- **Instructions for the task**: Write out, word for word, only the data from its first line to the line containing "Rendered at 1500 by 844 pixels.".

══ Source material

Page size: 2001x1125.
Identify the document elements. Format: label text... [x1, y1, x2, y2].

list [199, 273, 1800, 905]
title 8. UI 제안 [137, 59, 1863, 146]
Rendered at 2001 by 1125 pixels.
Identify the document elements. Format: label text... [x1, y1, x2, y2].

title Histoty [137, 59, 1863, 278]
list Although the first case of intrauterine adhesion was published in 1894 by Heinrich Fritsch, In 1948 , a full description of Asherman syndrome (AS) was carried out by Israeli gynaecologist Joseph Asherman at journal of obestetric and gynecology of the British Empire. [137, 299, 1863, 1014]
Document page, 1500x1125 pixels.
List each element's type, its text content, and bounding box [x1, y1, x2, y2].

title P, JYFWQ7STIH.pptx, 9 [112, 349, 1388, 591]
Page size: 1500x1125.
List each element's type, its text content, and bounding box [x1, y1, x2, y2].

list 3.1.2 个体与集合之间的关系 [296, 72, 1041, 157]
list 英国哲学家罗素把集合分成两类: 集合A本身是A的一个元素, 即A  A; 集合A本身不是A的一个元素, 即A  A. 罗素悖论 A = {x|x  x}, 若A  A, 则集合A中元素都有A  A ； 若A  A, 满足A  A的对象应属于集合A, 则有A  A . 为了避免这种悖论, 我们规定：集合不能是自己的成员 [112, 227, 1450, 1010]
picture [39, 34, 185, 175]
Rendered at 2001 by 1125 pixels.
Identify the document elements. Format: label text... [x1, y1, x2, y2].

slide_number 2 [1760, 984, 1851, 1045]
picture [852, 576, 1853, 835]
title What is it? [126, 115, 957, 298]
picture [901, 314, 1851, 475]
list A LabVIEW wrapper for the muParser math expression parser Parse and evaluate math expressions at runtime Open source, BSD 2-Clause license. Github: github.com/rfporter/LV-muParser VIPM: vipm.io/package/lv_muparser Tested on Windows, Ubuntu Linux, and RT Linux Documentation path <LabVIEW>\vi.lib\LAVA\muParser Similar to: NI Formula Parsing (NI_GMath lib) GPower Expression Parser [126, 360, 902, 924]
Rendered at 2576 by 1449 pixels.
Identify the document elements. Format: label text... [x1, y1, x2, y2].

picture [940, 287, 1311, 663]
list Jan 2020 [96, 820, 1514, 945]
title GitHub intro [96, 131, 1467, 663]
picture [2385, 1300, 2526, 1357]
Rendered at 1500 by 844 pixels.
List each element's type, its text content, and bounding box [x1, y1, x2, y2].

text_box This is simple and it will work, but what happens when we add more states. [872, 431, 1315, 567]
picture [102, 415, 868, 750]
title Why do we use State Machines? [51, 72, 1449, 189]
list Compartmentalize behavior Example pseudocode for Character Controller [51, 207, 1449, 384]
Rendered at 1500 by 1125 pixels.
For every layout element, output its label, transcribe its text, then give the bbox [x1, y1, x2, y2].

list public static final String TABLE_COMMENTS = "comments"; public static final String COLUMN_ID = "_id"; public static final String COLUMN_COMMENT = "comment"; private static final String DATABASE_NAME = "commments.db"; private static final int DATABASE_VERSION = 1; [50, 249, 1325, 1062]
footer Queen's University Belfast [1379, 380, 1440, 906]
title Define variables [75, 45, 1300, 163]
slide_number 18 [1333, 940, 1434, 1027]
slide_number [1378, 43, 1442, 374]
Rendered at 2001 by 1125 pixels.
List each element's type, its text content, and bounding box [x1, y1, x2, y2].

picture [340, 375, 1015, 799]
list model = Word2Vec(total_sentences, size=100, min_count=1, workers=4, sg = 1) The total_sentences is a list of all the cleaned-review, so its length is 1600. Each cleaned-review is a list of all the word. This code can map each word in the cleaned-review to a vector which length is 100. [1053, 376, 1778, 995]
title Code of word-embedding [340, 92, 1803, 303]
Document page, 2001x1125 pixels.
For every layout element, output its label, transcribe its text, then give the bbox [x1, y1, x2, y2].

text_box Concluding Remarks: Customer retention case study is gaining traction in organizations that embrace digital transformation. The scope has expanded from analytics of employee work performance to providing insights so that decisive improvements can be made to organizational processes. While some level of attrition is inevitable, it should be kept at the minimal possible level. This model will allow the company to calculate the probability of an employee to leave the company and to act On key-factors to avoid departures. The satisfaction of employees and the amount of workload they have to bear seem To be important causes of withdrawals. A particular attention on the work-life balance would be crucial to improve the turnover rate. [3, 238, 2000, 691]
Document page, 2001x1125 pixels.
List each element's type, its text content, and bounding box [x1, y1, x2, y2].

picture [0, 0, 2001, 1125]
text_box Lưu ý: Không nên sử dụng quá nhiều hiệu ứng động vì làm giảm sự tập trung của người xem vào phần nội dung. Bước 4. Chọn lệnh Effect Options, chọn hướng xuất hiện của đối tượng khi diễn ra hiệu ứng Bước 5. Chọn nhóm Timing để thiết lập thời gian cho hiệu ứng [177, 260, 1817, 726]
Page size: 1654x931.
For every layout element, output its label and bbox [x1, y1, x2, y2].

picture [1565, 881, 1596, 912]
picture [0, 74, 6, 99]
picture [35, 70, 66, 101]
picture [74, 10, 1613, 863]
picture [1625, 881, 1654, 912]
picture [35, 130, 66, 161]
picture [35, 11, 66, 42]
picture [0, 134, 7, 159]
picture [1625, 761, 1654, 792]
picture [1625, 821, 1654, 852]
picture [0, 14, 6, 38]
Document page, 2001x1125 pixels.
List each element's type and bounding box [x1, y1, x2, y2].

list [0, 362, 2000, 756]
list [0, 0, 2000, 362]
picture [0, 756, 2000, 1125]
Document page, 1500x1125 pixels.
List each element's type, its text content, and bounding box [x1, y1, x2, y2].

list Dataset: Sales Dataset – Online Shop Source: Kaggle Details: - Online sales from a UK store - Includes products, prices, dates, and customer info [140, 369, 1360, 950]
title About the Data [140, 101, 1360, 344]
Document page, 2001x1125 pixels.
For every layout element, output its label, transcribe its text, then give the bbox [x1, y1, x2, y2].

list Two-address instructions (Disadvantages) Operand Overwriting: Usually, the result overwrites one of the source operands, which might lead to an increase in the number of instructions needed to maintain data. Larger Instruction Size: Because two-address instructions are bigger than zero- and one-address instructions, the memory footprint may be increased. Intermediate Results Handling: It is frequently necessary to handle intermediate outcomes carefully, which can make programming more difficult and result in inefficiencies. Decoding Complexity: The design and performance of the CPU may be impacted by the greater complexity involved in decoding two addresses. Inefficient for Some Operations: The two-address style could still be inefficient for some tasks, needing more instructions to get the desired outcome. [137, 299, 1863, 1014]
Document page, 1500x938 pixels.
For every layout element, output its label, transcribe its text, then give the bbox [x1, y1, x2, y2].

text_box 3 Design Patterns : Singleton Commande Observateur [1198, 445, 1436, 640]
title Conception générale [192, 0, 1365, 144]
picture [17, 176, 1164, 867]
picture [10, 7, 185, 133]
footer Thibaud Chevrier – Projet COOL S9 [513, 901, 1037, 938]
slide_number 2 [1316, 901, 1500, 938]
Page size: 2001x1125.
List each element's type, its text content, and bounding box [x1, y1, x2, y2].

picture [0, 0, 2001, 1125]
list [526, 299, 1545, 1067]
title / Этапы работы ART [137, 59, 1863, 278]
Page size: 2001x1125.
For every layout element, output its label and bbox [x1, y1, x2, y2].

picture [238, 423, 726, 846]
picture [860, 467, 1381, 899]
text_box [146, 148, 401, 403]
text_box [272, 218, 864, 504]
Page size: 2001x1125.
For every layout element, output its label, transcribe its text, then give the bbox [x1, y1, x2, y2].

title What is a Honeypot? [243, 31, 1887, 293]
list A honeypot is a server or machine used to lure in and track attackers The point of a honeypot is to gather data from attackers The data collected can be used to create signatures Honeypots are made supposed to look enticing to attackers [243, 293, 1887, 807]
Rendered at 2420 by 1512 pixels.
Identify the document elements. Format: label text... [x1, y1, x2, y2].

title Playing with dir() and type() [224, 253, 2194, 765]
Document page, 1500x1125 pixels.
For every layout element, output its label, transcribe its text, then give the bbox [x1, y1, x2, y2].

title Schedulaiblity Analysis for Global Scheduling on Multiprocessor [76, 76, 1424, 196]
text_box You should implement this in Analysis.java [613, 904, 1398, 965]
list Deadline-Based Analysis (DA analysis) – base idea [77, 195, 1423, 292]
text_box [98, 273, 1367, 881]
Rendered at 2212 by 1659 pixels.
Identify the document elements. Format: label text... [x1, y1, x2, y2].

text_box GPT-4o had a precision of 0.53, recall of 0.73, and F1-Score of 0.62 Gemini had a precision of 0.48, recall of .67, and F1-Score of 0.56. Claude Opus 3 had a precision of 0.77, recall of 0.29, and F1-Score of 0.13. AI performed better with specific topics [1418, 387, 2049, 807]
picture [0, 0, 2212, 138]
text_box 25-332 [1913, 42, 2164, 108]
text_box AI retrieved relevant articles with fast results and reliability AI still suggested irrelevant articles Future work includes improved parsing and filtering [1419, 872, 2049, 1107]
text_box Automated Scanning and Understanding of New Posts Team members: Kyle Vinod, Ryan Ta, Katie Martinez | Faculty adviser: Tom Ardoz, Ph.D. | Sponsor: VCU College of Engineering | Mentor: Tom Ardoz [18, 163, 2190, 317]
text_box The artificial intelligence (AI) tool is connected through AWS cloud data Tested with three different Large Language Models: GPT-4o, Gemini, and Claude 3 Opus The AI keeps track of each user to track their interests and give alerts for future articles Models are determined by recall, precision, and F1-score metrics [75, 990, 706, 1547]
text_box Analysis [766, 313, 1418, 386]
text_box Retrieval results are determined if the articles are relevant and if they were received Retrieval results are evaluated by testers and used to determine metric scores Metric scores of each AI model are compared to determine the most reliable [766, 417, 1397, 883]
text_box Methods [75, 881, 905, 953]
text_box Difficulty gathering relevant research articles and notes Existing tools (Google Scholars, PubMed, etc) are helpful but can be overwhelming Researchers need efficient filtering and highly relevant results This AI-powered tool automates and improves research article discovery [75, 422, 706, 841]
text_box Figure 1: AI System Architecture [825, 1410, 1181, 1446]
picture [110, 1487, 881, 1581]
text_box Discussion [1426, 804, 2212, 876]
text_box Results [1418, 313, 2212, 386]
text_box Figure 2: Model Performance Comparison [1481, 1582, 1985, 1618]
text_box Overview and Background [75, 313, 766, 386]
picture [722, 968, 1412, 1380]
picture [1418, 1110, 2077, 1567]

════

- **Expected answer**:
Page size: 2001x1125.
Identify the document elements. Format: label text... [x1, y1, x2, y2].

list [199, 273, 1800, 905]
title 8. UI 제안 [137, 59, 1863, 146]
Rendered at 2001 by 1125 pixels.
Identify the document elements. Format: label text... [x1, y1, x2, y2].

title Histoty [137, 59, 1863, 278]
list Although the first case of intrauterine adhesion was published in 1894 by Heinrich Fritsch, In 1948 , a full description of Asherman syndrome (AS) was carried out by Israeli gynaecologist Joseph Asherman at journal of obestetric and gynecology of the British Empire. [137, 299, 1863, 1014]
Document page, 1500x1125 pixels.
List each element's type, its text content, and bounding box [x1, y1, x2, y2].

title P, JYFWQ7STIH.pptx, 9 [112, 349, 1388, 591]
Page size: 1500x1125.
List each element's type, its text content, and bounding box [x1, y1, x2, y2].

list 3.1.2 个体与集合之间的关系 [296, 72, 1041, 157]
list 英国哲学家罗素把集合分成两类: 集合A本身是A的一个元素, 即A  A; 集合A本身不是A的一个元素, 即A  A. 罗素悖论 A = {x|x  x}, 若A  A, 则集合A中元素都有A  A ； 若A  A, 满足A  A的对象应属于集合A, 则有A  A . 为了避免这种悖论, 我们规定：集合不能是自己的成员 [112, 227, 1450, 1010]
picture [39, 34, 185, 175]
Rendered at 2001 by 1125 pixels.
Identify the document elements. Format: label text... [x1, y1, x2, y2].

slide_number 2 [1760, 984, 1851, 1045]
picture [852, 576, 1853, 835]
title What is it? [126, 115, 957, 298]
picture [901, 314, 1851, 475]
list A LabVIEW wrapper for the muParser math expression parser Parse and evaluate math expressions at runtime Open source, BSD 2-Clause license. Github: github.com/rfporter/LV-muParser VIPM: vipm.io/package/lv_muparser Tested on Windows, Ubuntu Linux, and RT Linux Documentation path <LabVIEW>\vi.lib\LAVA\muParser Similar to: NI Formula Parsing (NI_GMath lib) GPower Expression Parser [126, 360, 902, 924]
Rendered at 2576 by 1449 pixels.
Identify the document elements. Format: label text... [x1, y1, x2, y2].

picture [940, 287, 1311, 663]
list Jan 2020 [96, 820, 1514, 945]
title GitHub intro [96, 131, 1467, 663]
picture [2385, 1300, 2526, 1357]
Rendered at 1500 by 844 pixels.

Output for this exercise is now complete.